→ **Problem statement**: Only the lines below, from the one with "めているのだとか。これは気になる！ ということ" through the one with "gießt. So trägst", are to be written out, exactly.
────────────────────
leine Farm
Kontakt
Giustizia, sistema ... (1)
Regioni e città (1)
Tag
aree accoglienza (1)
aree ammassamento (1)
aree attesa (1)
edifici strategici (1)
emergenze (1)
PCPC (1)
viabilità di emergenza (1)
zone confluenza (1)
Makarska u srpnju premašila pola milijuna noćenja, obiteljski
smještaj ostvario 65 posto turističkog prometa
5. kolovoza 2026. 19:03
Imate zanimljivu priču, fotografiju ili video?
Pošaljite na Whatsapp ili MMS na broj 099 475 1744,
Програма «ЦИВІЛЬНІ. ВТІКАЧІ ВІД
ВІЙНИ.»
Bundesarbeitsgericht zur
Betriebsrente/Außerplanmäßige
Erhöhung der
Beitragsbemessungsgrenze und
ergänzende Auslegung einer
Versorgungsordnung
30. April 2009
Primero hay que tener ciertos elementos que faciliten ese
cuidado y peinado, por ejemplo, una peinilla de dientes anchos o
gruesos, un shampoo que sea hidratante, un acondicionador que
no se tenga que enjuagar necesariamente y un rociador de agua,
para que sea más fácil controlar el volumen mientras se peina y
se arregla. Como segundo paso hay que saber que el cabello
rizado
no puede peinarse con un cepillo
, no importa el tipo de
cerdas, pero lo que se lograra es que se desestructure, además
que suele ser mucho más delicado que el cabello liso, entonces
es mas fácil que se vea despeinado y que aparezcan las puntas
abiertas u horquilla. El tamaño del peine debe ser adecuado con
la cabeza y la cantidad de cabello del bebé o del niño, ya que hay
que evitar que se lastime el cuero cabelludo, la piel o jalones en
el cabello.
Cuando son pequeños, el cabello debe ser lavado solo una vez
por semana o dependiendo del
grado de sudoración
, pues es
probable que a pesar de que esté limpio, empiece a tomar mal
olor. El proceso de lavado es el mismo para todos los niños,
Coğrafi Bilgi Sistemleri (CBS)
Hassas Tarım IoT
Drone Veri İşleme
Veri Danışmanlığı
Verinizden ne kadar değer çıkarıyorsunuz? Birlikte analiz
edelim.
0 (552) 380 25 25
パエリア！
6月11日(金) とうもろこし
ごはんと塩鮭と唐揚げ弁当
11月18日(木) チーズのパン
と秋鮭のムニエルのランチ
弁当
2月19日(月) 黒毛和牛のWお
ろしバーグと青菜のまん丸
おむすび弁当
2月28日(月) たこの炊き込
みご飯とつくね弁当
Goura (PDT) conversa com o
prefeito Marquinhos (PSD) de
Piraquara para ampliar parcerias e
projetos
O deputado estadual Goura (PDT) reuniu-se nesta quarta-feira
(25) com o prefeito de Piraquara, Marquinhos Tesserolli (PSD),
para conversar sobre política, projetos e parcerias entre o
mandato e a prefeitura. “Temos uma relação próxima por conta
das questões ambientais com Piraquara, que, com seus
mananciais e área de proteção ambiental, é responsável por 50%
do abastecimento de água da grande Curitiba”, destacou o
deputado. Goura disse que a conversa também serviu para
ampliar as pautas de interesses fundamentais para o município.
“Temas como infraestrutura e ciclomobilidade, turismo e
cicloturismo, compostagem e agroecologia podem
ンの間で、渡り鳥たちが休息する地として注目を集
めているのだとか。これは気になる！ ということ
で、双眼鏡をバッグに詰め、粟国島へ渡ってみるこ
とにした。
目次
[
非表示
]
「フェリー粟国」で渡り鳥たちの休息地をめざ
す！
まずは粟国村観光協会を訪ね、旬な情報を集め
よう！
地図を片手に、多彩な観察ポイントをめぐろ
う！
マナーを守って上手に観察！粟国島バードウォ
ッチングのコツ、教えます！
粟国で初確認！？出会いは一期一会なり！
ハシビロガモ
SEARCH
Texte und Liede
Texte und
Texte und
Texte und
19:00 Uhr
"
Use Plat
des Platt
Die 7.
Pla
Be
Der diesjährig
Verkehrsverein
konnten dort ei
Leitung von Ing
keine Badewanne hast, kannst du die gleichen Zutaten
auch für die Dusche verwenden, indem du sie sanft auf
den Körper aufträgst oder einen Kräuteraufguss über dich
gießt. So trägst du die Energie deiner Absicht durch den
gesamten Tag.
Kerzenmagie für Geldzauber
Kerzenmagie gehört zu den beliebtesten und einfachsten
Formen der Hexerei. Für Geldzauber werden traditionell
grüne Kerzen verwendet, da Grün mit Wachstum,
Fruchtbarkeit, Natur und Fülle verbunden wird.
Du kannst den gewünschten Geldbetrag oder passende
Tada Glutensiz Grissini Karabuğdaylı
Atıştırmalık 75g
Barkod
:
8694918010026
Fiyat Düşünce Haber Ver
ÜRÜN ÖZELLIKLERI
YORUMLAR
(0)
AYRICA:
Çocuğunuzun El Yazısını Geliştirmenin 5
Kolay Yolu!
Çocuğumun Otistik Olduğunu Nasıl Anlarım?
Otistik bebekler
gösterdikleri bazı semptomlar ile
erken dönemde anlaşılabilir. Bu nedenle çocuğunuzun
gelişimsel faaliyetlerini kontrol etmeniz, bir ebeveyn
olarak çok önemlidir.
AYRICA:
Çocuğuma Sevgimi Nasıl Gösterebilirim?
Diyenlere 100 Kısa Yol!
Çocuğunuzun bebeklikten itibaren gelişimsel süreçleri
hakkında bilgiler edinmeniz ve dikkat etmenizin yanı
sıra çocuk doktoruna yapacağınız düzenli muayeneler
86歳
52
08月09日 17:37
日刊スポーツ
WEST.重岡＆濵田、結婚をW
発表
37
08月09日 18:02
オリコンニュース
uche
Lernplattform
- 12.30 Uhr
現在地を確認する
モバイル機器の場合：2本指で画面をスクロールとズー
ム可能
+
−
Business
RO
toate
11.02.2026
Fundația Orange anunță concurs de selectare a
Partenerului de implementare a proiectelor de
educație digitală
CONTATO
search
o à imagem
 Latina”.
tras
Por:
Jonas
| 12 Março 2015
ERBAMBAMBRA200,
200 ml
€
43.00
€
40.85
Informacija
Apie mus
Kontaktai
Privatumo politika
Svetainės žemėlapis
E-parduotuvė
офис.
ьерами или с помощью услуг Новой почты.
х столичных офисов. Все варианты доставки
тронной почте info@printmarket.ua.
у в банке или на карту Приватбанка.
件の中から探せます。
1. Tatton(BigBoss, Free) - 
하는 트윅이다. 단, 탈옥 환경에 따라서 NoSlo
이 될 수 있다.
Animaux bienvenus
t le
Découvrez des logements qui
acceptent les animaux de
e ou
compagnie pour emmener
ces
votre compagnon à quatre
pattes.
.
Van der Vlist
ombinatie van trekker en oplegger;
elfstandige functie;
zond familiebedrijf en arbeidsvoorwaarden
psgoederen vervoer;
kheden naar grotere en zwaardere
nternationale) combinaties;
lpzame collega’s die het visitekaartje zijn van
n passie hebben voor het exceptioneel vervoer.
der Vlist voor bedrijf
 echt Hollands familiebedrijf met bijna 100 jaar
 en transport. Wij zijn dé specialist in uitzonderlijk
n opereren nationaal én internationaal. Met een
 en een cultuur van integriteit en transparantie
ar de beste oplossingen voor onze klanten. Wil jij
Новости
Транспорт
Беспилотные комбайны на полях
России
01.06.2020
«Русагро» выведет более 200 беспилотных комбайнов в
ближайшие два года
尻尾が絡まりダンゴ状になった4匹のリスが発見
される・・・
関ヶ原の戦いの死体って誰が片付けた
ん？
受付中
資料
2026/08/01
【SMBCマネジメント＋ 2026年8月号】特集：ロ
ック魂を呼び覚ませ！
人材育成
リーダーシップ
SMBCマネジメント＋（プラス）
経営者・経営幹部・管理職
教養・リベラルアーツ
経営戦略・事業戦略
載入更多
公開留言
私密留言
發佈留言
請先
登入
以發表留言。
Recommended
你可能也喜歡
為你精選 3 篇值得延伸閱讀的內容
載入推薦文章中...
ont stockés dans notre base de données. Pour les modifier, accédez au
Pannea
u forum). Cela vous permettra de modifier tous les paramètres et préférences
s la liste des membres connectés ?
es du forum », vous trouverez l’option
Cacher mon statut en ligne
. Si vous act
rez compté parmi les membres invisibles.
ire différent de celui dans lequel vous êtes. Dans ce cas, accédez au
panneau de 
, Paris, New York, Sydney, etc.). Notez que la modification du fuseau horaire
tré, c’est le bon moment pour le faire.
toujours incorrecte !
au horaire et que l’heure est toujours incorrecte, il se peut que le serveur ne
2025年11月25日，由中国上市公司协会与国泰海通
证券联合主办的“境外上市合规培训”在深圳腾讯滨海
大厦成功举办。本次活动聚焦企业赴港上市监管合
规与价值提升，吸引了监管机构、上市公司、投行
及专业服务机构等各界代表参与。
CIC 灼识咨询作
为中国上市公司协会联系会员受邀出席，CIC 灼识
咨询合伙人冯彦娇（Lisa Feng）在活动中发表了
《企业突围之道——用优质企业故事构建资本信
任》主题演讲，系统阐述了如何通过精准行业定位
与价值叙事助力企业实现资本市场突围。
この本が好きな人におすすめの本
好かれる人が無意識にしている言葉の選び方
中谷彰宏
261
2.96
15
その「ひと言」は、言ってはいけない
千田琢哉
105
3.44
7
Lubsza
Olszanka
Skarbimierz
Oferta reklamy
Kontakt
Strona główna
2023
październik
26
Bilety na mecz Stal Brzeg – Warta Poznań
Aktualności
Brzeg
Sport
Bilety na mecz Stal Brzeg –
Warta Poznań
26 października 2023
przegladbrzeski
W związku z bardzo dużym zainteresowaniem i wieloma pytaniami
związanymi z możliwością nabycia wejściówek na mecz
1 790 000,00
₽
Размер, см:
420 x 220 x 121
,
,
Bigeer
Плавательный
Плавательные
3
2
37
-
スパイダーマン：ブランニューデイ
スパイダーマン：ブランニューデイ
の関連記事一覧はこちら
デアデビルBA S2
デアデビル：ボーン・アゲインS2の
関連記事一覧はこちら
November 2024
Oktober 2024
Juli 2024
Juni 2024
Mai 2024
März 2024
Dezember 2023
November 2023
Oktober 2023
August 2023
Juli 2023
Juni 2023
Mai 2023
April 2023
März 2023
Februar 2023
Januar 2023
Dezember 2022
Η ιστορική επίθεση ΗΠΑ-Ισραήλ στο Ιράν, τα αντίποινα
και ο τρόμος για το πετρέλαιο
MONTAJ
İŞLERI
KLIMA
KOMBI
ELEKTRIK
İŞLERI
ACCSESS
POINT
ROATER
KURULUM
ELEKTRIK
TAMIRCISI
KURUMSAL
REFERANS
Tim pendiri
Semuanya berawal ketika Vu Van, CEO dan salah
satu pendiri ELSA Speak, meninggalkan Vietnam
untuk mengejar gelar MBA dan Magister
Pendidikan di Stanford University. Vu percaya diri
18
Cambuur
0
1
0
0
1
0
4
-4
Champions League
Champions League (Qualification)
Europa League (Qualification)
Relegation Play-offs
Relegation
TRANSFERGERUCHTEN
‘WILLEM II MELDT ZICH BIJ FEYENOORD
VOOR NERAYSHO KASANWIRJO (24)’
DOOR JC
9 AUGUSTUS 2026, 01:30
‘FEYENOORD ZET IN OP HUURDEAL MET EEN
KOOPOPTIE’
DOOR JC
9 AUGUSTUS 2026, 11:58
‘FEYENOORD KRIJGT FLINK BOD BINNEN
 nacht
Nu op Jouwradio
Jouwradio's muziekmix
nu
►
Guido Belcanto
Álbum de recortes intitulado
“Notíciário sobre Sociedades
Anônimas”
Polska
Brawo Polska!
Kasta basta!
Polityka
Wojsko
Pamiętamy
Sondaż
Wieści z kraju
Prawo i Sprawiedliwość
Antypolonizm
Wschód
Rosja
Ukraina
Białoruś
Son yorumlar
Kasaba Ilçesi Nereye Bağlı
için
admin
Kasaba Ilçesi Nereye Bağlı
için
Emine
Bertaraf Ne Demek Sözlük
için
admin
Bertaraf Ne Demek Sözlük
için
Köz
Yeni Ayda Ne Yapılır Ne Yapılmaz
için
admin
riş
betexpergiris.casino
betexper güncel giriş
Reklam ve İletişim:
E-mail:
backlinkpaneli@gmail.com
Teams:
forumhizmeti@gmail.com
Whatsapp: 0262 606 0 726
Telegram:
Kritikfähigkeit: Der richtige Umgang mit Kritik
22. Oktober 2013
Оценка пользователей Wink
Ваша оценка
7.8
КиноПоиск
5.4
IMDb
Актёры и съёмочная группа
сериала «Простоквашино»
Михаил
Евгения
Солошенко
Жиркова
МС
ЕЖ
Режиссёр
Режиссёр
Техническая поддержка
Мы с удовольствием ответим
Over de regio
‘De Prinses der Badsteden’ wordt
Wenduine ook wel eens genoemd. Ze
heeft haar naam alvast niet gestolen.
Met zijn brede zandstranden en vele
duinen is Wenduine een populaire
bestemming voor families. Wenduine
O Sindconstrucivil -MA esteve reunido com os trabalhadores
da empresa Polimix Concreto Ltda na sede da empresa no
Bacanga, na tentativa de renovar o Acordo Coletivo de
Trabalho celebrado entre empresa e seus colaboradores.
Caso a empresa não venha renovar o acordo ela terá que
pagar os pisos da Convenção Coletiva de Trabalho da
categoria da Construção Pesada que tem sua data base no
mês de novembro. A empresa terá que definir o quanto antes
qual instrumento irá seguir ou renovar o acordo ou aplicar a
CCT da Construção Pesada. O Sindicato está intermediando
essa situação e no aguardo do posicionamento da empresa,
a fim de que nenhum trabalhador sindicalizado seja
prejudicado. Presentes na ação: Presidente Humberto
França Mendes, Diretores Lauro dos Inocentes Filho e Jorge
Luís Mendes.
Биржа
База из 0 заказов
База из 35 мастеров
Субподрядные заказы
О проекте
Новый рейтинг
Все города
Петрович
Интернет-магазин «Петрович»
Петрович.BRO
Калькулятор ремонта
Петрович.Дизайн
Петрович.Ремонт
────────────────────
→ **Solution**:
めているのだとか。これは気になる！ ということ
で、双眼鏡をバッグに詰め、粟国島へ渡ってみるこ
とにした。
目次
[
非表示
]
「フェリー粟国」で渡り鳥たちの休息地をめざ
す！
まずは粟国村観光協会を訪ね、旬な情報を集め
よう！
地図を片手に、多彩な観察ポイントをめぐろ
う！
マナーを守って上手に観察！粟国島バードウォ
ッチングのコツ、教えます！
粟国で初確認！？出会いは一期一会なり！
ハシビロガモ
SEARCH
Texte und Liede
Texte und
Texte und
Texte und
19:00 Uhr
"
Use Plat
des Platt
Die 7.
Pla
Be
Der diesjährig
Verkehrsverein
konnten dort ei
Leitung von Ing
keine Badewanne hast, kannst du die gleichen Zutaten
auch für die Dusche verwenden, indem du sie sanft auf
den Körper aufträgst oder einen Kräuteraufguss über dich
gießt. So trägst du die Energie deiner Absicht durch den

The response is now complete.